──────── Source records

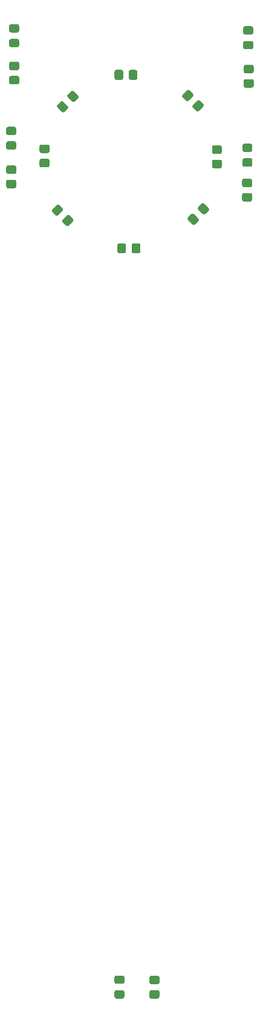
<source format=gbr>
G04 #@! TF.GenerationSoftware,KiCad,Pcbnew,(5.1.10)-1*
G04 #@! TF.CreationDate,2022-12-17T23:06:12+05:30*
G04 #@! TF.ProjectId,2023 control pcb,32303233-2063-46f6-9e74-726f6c207063,rev?*
G04 #@! TF.SameCoordinates,Original*
G04 #@! TF.FileFunction,Paste,Top*
G04 #@! TF.FilePolarity,Positive*
%FSLAX46Y46*%
G04 Gerber Fmt 4.6, Leading zero omitted, Abs format (unit mm)*
G04 Created by KiCad (PCBNEW (5.1.10)-1) date 2022-12-17 23:06:12*
%MOMM*%
%LPD*%
G01*
G04 APERTURE LIST*
G04 APERTURE END LIST*
G04 #@! TO.C,R9*
G36*
G01*
X206499881Y-205945280D02*
X205599879Y-205945280D01*
G75*
G02*
X205349880Y-205695281I0J249999D01*
G01*
X205349880Y-204995279D01*
G75*
G02*
X205599879Y-204745280I249999J0D01*
G01*
X206499881Y-204745280D01*
G75*
G02*
X206749880Y-204995279I0J-249999D01*
G01*
X206749880Y-205695281D01*
G75*
G02*
X206499881Y-205945280I-249999J0D01*
G01*
G37*
G36*
G01*
X206499881Y-207945280D02*
X205599879Y-207945280D01*
G75*
G02*
X205349880Y-207695281I0J249999D01*
G01*
X205349880Y-206995279D01*
G75*
G02*
X205599879Y-206745280I249999J0D01*
G01*
X206499881Y-206745280D01*
G75*
G02*
X206749880Y-206995279I0J-249999D01*
G01*
X206749880Y-207695281D01*
G75*
G02*
X206499881Y-207945280I-249999J0D01*
G01*
G37*
G04 #@! TD*
G04 #@! TO.C,R8*
G36*
G01*
X219692641Y-78604920D02*
X218792639Y-78604920D01*
G75*
G02*
X218542640Y-78354921I0J249999D01*
G01*
X218542640Y-77654919D01*
G75*
G02*
X218792639Y-77404920I249999J0D01*
G01*
X219692641Y-77404920D01*
G75*
G02*
X219942640Y-77654919I0J-249999D01*
G01*
X219942640Y-78354921D01*
G75*
G02*
X219692641Y-78604920I-249999J0D01*
G01*
G37*
G36*
G01*
X219692641Y-80604920D02*
X218792639Y-80604920D01*
G75*
G02*
X218542640Y-80354921I0J249999D01*
G01*
X218542640Y-79654919D01*
G75*
G02*
X218792639Y-79404920I249999J0D01*
G01*
X219692641Y-79404920D01*
G75*
G02*
X219942640Y-79654919I0J-249999D01*
G01*
X219942640Y-80354921D01*
G75*
G02*
X219692641Y-80604920I-249999J0D01*
G01*
G37*
G04 #@! TD*
G04 #@! TO.C,R7*
G36*
G01*
X186454201Y-92669920D02*
X185554199Y-92669920D01*
G75*
G02*
X185304200Y-92419921I0J249999D01*
G01*
X185304200Y-91719919D01*
G75*
G02*
X185554199Y-91469920I249999J0D01*
G01*
X186454201Y-91469920D01*
G75*
G02*
X186704200Y-91719919I0J-249999D01*
G01*
X186704200Y-92419921D01*
G75*
G02*
X186454201Y-92669920I-249999J0D01*
G01*
G37*
G36*
G01*
X186454201Y-94669920D02*
X185554199Y-94669920D01*
G75*
G02*
X185304200Y-94419921I0J249999D01*
G01*
X185304200Y-93719919D01*
G75*
G02*
X185554199Y-93469920I249999J0D01*
G01*
X186454201Y-93469920D01*
G75*
G02*
X186704200Y-93719919I0J-249999D01*
G01*
X186704200Y-94419921D01*
G75*
G02*
X186454201Y-94669920I-249999J0D01*
G01*
G37*
G04 #@! TD*
G04 #@! TO.C,R6*
G36*
G01*
X186855521Y-78157120D02*
X185955519Y-78157120D01*
G75*
G02*
X185705520Y-77907121I0J249999D01*
G01*
X185705520Y-77207119D01*
G75*
G02*
X185955519Y-76957120I249999J0D01*
G01*
X186855521Y-76957120D01*
G75*
G02*
X187105520Y-77207119I0J-249999D01*
G01*
X187105520Y-77907121D01*
G75*
G02*
X186855521Y-78157120I-249999J0D01*
G01*
G37*
G36*
G01*
X186855521Y-80157120D02*
X185955519Y-80157120D01*
G75*
G02*
X185705520Y-79907121I0J249999D01*
G01*
X185705520Y-79207119D01*
G75*
G02*
X185955519Y-78957120I249999J0D01*
G01*
X186855521Y-78957120D01*
G75*
G02*
X187105520Y-79207119I0J-249999D01*
G01*
X187105520Y-79907121D01*
G75*
G02*
X186855521Y-80157120I-249999J0D01*
G01*
G37*
G04 #@! TD*
G04 #@! TO.C,R5*
G36*
G01*
X219479281Y-94524120D02*
X218579279Y-94524120D01*
G75*
G02*
X218329280Y-94274121I0J249999D01*
G01*
X218329280Y-93574119D01*
G75*
G02*
X218579279Y-93324120I249999J0D01*
G01*
X219479281Y-93324120D01*
G75*
G02*
X219729280Y-93574119I0J-249999D01*
G01*
X219729280Y-94274121D01*
G75*
G02*
X219479281Y-94524120I-249999J0D01*
G01*
G37*
G36*
G01*
X219479281Y-96524120D02*
X218579279Y-96524120D01*
G75*
G02*
X218329280Y-96274121I0J249999D01*
G01*
X218329280Y-95574119D01*
G75*
G02*
X218579279Y-95324120I249999J0D01*
G01*
X219479281Y-95324120D01*
G75*
G02*
X219729280Y-95574119I0J-249999D01*
G01*
X219729280Y-96274121D01*
G75*
G02*
X219479281Y-96524120I-249999J0D01*
G01*
G37*
G04 #@! TD*
G04 #@! TO.C,D9*
G36*
G01*
X201597681Y-205873040D02*
X200697679Y-205873040D01*
G75*
G02*
X200447680Y-205623041I0J249999D01*
G01*
X200447680Y-204973039D01*
G75*
G02*
X200697679Y-204723040I249999J0D01*
G01*
X201597681Y-204723040D01*
G75*
G02*
X201847680Y-204973039I0J-249999D01*
G01*
X201847680Y-205623041D01*
G75*
G02*
X201597681Y-205873040I-249999J0D01*
G01*
G37*
G36*
G01*
X201597681Y-207923040D02*
X200697679Y-207923040D01*
G75*
G02*
X200447680Y-207673041I0J249999D01*
G01*
X200447680Y-207023039D01*
G75*
G02*
X200697679Y-206773040I249999J0D01*
G01*
X201597681Y-206773040D01*
G75*
G02*
X201847680Y-207023039I0J-249999D01*
G01*
X201847680Y-207673041D01*
G75*
G02*
X201597681Y-207923040I-249999J0D01*
G01*
G37*
G04 #@! TD*
G04 #@! TO.C,D8*
G36*
G01*
X218731679Y-74080680D02*
X219631681Y-74080680D01*
G75*
G02*
X219881680Y-74330679I0J-249999D01*
G01*
X219881680Y-74980681D01*
G75*
G02*
X219631681Y-75230680I-249999J0D01*
G01*
X218731679Y-75230680D01*
G75*
G02*
X218481680Y-74980681I0J249999D01*
G01*
X218481680Y-74330679D01*
G75*
G02*
X218731679Y-74080680I249999J0D01*
G01*
G37*
G36*
G01*
X218731679Y-72030680D02*
X219631681Y-72030680D01*
G75*
G02*
X219881680Y-72280679I0J-249999D01*
G01*
X219881680Y-72930681D01*
G75*
G02*
X219631681Y-73180680I-249999J0D01*
G01*
X218731679Y-73180680D01*
G75*
G02*
X218481680Y-72930681I0J249999D01*
G01*
X218481680Y-72280679D01*
G75*
G02*
X218731679Y-72030680I249999J0D01*
G01*
G37*
G04 #@! TD*
G04 #@! TO.C,D7*
G36*
G01*
X185538959Y-88116720D02*
X186438961Y-88116720D01*
G75*
G02*
X186688960Y-88366719I0J-249999D01*
G01*
X186688960Y-89016721D01*
G75*
G02*
X186438961Y-89266720I-249999J0D01*
G01*
X185538959Y-89266720D01*
G75*
G02*
X185288960Y-89016721I0J249999D01*
G01*
X185288960Y-88366719D01*
G75*
G02*
X185538959Y-88116720I249999J0D01*
G01*
G37*
G36*
G01*
X185538959Y-86066720D02*
X186438961Y-86066720D01*
G75*
G02*
X186688960Y-86316719I0J-249999D01*
G01*
X186688960Y-86966721D01*
G75*
G02*
X186438961Y-87216720I-249999J0D01*
G01*
X185538959Y-87216720D01*
G75*
G02*
X185288960Y-86966721I0J249999D01*
G01*
X185288960Y-86316719D01*
G75*
G02*
X185538959Y-86066720I249999J0D01*
G01*
G37*
G04 #@! TD*
G04 #@! TO.C,D6*
G36*
G01*
X185955519Y-73798960D02*
X186855521Y-73798960D01*
G75*
G02*
X187105520Y-74048959I0J-249999D01*
G01*
X187105520Y-74698961D01*
G75*
G02*
X186855521Y-74948960I-249999J0D01*
G01*
X185955519Y-74948960D01*
G75*
G02*
X185705520Y-74698961I0J249999D01*
G01*
X185705520Y-74048959D01*
G75*
G02*
X185955519Y-73798960I249999J0D01*
G01*
G37*
G36*
G01*
X185955519Y-71748960D02*
X186855521Y-71748960D01*
G75*
G02*
X187105520Y-71998959I0J-249999D01*
G01*
X187105520Y-72648961D01*
G75*
G02*
X186855521Y-72898960I-249999J0D01*
G01*
X185955519Y-72898960D01*
G75*
G02*
X185705520Y-72648961I0J249999D01*
G01*
X185705520Y-71998959D01*
G75*
G02*
X185955519Y-71748960I249999J0D01*
G01*
G37*
G04 #@! TD*
G04 #@! TO.C,D5*
G36*
G01*
X218614839Y-90487920D02*
X219514841Y-90487920D01*
G75*
G02*
X219764840Y-90737919I0J-249999D01*
G01*
X219764840Y-91387921D01*
G75*
G02*
X219514841Y-91637920I-249999J0D01*
G01*
X218614839Y-91637920D01*
G75*
G02*
X218364840Y-91387921I0J249999D01*
G01*
X218364840Y-90737919D01*
G75*
G02*
X218614839Y-90487920I249999J0D01*
G01*
G37*
G36*
G01*
X218614839Y-88437920D02*
X219514841Y-88437920D01*
G75*
G02*
X219764840Y-88687919I0J-249999D01*
G01*
X219764840Y-89337921D01*
G75*
G02*
X219514841Y-89587920I-249999J0D01*
G01*
X218614839Y-89587920D01*
G75*
G02*
X218364840Y-89337921I0J249999D01*
G01*
X218364840Y-88687919D01*
G75*
G02*
X218614839Y-88437920I249999J0D01*
G01*
G37*
G04 #@! TD*
G04 #@! TO.C,D1*
G36*
G01*
X194549612Y-82547785D02*
X193913215Y-81911388D01*
G75*
G02*
X193913215Y-81557836I176776J176776D01*
G01*
X194372836Y-81098215D01*
G75*
G02*
X194726388Y-81098215I176776J-176776D01*
G01*
X195362785Y-81734612D01*
G75*
G02*
X195362785Y-82088164I-176776J-176776D01*
G01*
X194903164Y-82547785D01*
G75*
G02*
X194549612Y-82547785I-176776J176776D01*
G01*
G37*
G36*
G01*
X193100044Y-83997353D02*
X192463647Y-83360956D01*
G75*
G02*
X192463647Y-83007404I176776J176776D01*
G01*
X192923268Y-82547783D01*
G75*
G02*
X193276820Y-82547783I176776J-176776D01*
G01*
X193913217Y-83184180D01*
G75*
G02*
X193913217Y-83537732I-176776J-176776D01*
G01*
X193453596Y-83997353D01*
G75*
G02*
X193100044Y-83997353I-176776J176776D01*
G01*
G37*
G04 #@! TD*
G04 #@! TO.C,D2*
G36*
G01*
X212887569Y-83236172D02*
X212251172Y-83872569D01*
G75*
G02*
X211897620Y-83872569I-176776J176776D01*
G01*
X211437999Y-83412948D01*
G75*
G02*
X211437999Y-83059396I176776J176776D01*
G01*
X212074396Y-82422999D01*
G75*
G02*
X212427948Y-82422999I176776J-176776D01*
G01*
X212887569Y-82882620D01*
G75*
G02*
X212887569Y-83236172I-176776J-176776D01*
G01*
G37*
G36*
G01*
X211438001Y-81786604D02*
X210801604Y-82423001D01*
G75*
G02*
X210448052Y-82423001I-176776J176776D01*
G01*
X209988431Y-81963380D01*
G75*
G02*
X209988431Y-81609828I176776J176776D01*
G01*
X210624828Y-80973431D01*
G75*
G02*
X210978380Y-80973431I176776J-176776D01*
G01*
X211438001Y-81433052D01*
G75*
G02*
X211438001Y-81786604I-176776J-176776D01*
G01*
G37*
G04 #@! TD*
G04 #@! TO.C,D3*
G36*
G01*
X193198001Y-97801604D02*
X192561604Y-98438001D01*
G75*
G02*
X192208052Y-98438001I-176776J176776D01*
G01*
X191748431Y-97978380D01*
G75*
G02*
X191748431Y-97624828I176776J176776D01*
G01*
X192384828Y-96988431D01*
G75*
G02*
X192738380Y-96988431I176776J-176776D01*
G01*
X193198001Y-97448052D01*
G75*
G02*
X193198001Y-97801604I-176776J-176776D01*
G01*
G37*
G36*
G01*
X194647569Y-99251172D02*
X194011172Y-99887569D01*
G75*
G02*
X193657620Y-99887569I-176776J176776D01*
G01*
X193197999Y-99427948D01*
G75*
G02*
X193197999Y-99074396I176776J176776D01*
G01*
X193834396Y-98437999D01*
G75*
G02*
X194187948Y-98437999I176776J-176776D01*
G01*
X194647569Y-98897620D01*
G75*
G02*
X194647569Y-99251172I-176776J-176776D01*
G01*
G37*
G04 #@! TD*
G04 #@! TO.C,D4*
G36*
G01*
X211374828Y-99717569D02*
X210738431Y-99081172D01*
G75*
G02*
X210738431Y-98727620I176776J176776D01*
G01*
X211198052Y-98267999D01*
G75*
G02*
X211551604Y-98267999I176776J-176776D01*
G01*
X212188001Y-98904396D01*
G75*
G02*
X212188001Y-99257948I-176776J-176776D01*
G01*
X211728380Y-99717569D01*
G75*
G02*
X211374828Y-99717569I-176776J176776D01*
G01*
G37*
G36*
G01*
X212824396Y-98268001D02*
X212187999Y-97631604D01*
G75*
G02*
X212187999Y-97278052I176776J176776D01*
G01*
X212647620Y-96818431D01*
G75*
G02*
X213001172Y-96818431I176776J-176776D01*
G01*
X213637569Y-97454828D01*
G75*
G02*
X213637569Y-97808380I-176776J-176776D01*
G01*
X213177948Y-98268001D01*
G75*
G02*
X212824396Y-98268001I-176776J176776D01*
G01*
G37*
G04 #@! TD*
G04 #@! TO.C,R1*
G36*
G01*
X201658000Y-78372999D02*
X201658000Y-79273001D01*
G75*
G02*
X201408001Y-79523000I-249999J0D01*
G01*
X200707999Y-79523000D01*
G75*
G02*
X200458000Y-79273001I0J249999D01*
G01*
X200458000Y-78372999D01*
G75*
G02*
X200707999Y-78123000I249999J0D01*
G01*
X201408001Y-78123000D01*
G75*
G02*
X201658000Y-78372999I0J-249999D01*
G01*
G37*
G36*
G01*
X203658000Y-78372999D02*
X203658000Y-79273001D01*
G75*
G02*
X203408001Y-79523000I-249999J0D01*
G01*
X202707999Y-79523000D01*
G75*
G02*
X202458000Y-79273001I0J249999D01*
G01*
X202458000Y-78372999D01*
G75*
G02*
X202707999Y-78123000I249999J0D01*
G01*
X203408001Y-78123000D01*
G75*
G02*
X203658000Y-78372999I0J-249999D01*
G01*
G37*
G04 #@! TD*
G04 #@! TO.C,R2*
G36*
G01*
X200868000Y-103513001D02*
X200868000Y-102612999D01*
G75*
G02*
X201117999Y-102363000I249999J0D01*
G01*
X201818001Y-102363000D01*
G75*
G02*
X202068000Y-102612999I0J-249999D01*
G01*
X202068000Y-103513001D01*
G75*
G02*
X201818001Y-103763000I-249999J0D01*
G01*
X201117999Y-103763000D01*
G75*
G02*
X200868000Y-103513001I0J249999D01*
G01*
G37*
G36*
G01*
X202868000Y-103513001D02*
X202868000Y-102612999D01*
G75*
G02*
X203117999Y-102363000I249999J0D01*
G01*
X203818001Y-102363000D01*
G75*
G02*
X204068000Y-102612999I0J-249999D01*
G01*
X204068000Y-103513001D01*
G75*
G02*
X203818001Y-103763000I-249999J0D01*
G01*
X203117999Y-103763000D01*
G75*
G02*
X202868000Y-103513001I0J249999D01*
G01*
G37*
G04 #@! TD*
G04 #@! TO.C,R3*
G36*
G01*
X191108001Y-89743000D02*
X190207999Y-89743000D01*
G75*
G02*
X189958000Y-89493001I0J249999D01*
G01*
X189958000Y-88792999D01*
G75*
G02*
X190207999Y-88543000I249999J0D01*
G01*
X191108001Y-88543000D01*
G75*
G02*
X191358000Y-88792999I0J-249999D01*
G01*
X191358000Y-89493001D01*
G75*
G02*
X191108001Y-89743000I-249999J0D01*
G01*
G37*
G36*
G01*
X191108001Y-91743000D02*
X190207999Y-91743000D01*
G75*
G02*
X189958000Y-91493001I0J249999D01*
G01*
X189958000Y-90792999D01*
G75*
G02*
X190207999Y-90543000I249999J0D01*
G01*
X191108001Y-90543000D01*
G75*
G02*
X191358000Y-90792999I0J-249999D01*
G01*
X191358000Y-91493001D01*
G75*
G02*
X191108001Y-91743000I-249999J0D01*
G01*
G37*
G04 #@! TD*
G04 #@! TO.C,R4*
G36*
G01*
X215248001Y-91863000D02*
X214347999Y-91863000D01*
G75*
G02*
X214098000Y-91613001I0J249999D01*
G01*
X214098000Y-90912999D01*
G75*
G02*
X214347999Y-90663000I249999J0D01*
G01*
X215248001Y-90663000D01*
G75*
G02*
X215498000Y-90912999I0J-249999D01*
G01*
X215498000Y-91613001D01*
G75*
G02*
X215248001Y-91863000I-249999J0D01*
G01*
G37*
G36*
G01*
X215248001Y-89863000D02*
X214347999Y-89863000D01*
G75*
G02*
X214098000Y-89613001I0J249999D01*
G01*
X214098000Y-88912999D01*
G75*
G02*
X214347999Y-88663000I249999J0D01*
G01*
X215248001Y-88663000D01*
G75*
G02*
X215498000Y-88912999I0J-249999D01*
G01*
X215498000Y-89613001D01*
G75*
G02*
X215248001Y-89863000I-249999J0D01*
G01*
G37*
G04 #@! TD*
M02*

</source>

────────────────

### Exercise objective
Find the lines above holding the word "KiCad" and show them.

### Exercise result
G04 #@! TF.GenerationSoftware,KiCad,Pcbnew,(5.1.10)-1*
G04 Created by KiCad (PCBNEW (5.1.10)-1) date 2022-12-17 23:06:12*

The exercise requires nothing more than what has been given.